Außerdem hat er mit Jörg Albrecht und Hannah Friedrichs ein Ermittlerduo geschaffen, das gegensätzlicher nicht sein kann. Hannah, die ich nach wie vor extrem nervig finde in ihrer Selbstgerechtigkeit, ist mir für eine Ermittlerin fast zu unprofessionell. Albrecht gibt in diesem Buch dafür etwas von seiner Überkorrektheit auf und wird dadurch menschlicher und noch sympathischer. Und auch das Team um dieses ungleiche Pärchen bekommt nach und nach deutlichere Konturen.

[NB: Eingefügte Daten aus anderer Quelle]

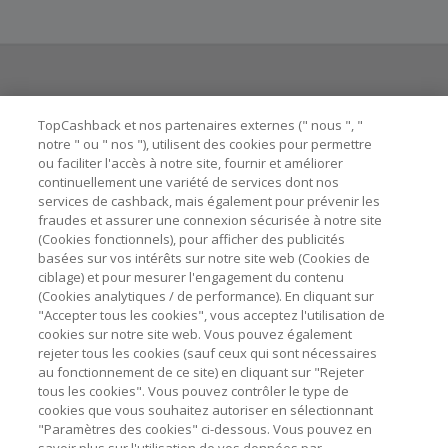
Chaque marchand définit ses propres critères pour les
offres "nouveau client". La création d'un compte ou la
passation de votre première commande via TopCashback
ne garantit pas votre éligibilité.
Besoin d'aide ?
La validité et le montant du cashback sont calculés par les
TopCashback et nos partenaires externes (" nous ", "
marchands sur le montant hors TVA/taxes et hors frais de
notre " ou " nos "), utilisent des cookies pour permettre
ou faciliter l'accès à notre site, fournir et améliorer
livraison/d’emballage/de service.
Astuces pour économiser
continuellement une variété de services dont nos
L'utilisation de plugins tels que Honey, AdBlock, uBlock, Pi-
services de cashback, mais également pour prévenir les
hole et VPN peut bloquer le suivi de votre commande.
fraudes et assurer une connexion sécurisée à notre site
A propos de
(Cookies fonctionnels), pour afficher des publicités
Pour chaque nouvelle transaction, il faut revenir sur
basées sur vos intérêts sur notre site web (Cookies de
TopCashback et cliquer sur le bouton rose de cashback
Contactez-nous
ciblage) et pour mesurer l'engagement du contenu
pour accéder au site marchand et faire votre achat.
(Cookies analytiques / de performance). En cliquant sur
Assurez-vous que le lien TopCashback est le dernier lien
"Accepter tous les cookies", vous acceptez l'utilisation de
Mentions légales
utilisé pour visiter le site marchand avant de finaliser votre
cookies sur notre site web. Vous pouvez également
achat.
rejeter tous les cookies (sauf ceux qui sont nécessaires
au fonctionnement de ce site) en cliquant sur "Rejeter
Tout compte impliqué dans des commandes ou activités
tous les cookies". Vous pouvez contrôler le type de
frauduleuses pour manipuler le système de cashback sera
cookies que vous souhaitez autoriser en sélectionnant
clôturé et leur cashback confisqué.
"Paramètres des cookies" ci-dessous. Vous pouvez en
Nos sites
UK
US
CN
JP
DE
AU
IT
ES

Der Fall selbst, in dem ein selbsternannter Fernseh-Guru eine nicht unwesentliche Rolle spielt, hat bei mir die Frage aufgeworfen, was für eine Welt das ist, in der Menschen ihre tiefsten Sorgen und Ängste lieber vor einem Millionenpublikum ausbreiten, statt mit den geliebten Menschen zu reden. Und wie kann es sein, dass ein Mensch, der zugegebener Maßen viel Einfühlungsvermögen und Menschenkenntnis zu haben scheint, darüber entscheidet, wer von den Anrufern es wert ist, seine Zeit weiter zu beanspruchen und somit Hilfe zu bekommen? Wieviel Arroganz gehört dazu, Menschen, die so verzweifelt sind, noch tiefer in ihr Elend zu stoßen? Dieses Buch hat mich sehr nachdenklich gemacht und auch zornig auf unsere Gesellschaft, die so etwas zulässt.
Das Verschwinden Hannahs gibt dem Fall natürlich noch zusätzliche Dramatik. Vor allem gibt er aber den Männern in ihrem Leben die Chance, ihre Rivalität zumindest zeitweilig auf niedrigstes Niveau zu fahren und miteinander zu reden und zu handeln. Das lässt vor allem Dennis in einem neuen Licht erscheinen.
"Öffne deine Seele" ist ein Buch, das nachhallt – und das ist etwas, das man wahrlich nicht von vielen Thrillern behaupten kann. Zudem ist es Rother gelungen, eine Auflösung zu schaffen, die ich so nicht vorhergesehen hatte. Für den „Second Chance“-Guru Marius hätte ich mir am Ende aber doch noch irgendeine Wendung gewünscht – der geht zwar mit großem Auftritt von der Bühne (anders kann er auch gar nicht), aber eigentlich doch ohne Veränderung aus dem ganzen Fall heraus.
Was man von Hannah allerdings nicht sagen kann – man darf gespannt sein, wie sie sich weiter entwickeln wird.
Wer Rothers ersten Krimi nicht kennt, dürfte kein Problem mit dem Fall an sich haben. Aber alles, was das Privatleben der Ermittler betrifft, baut eindeutig auf „Ich bin der Herr deiner Angst“ auf. Darum kann es nicht schaden, dieses Buch zuerst zu lesen.
Von mir gibt es und eine klare Leseempfehlung für Thriller- und Krimi-Fans.
Fazit:
Ein Ermittlerduo, das emotional bewegt, in einem Fall, der im wahrsten Sinne unter die Haut geht.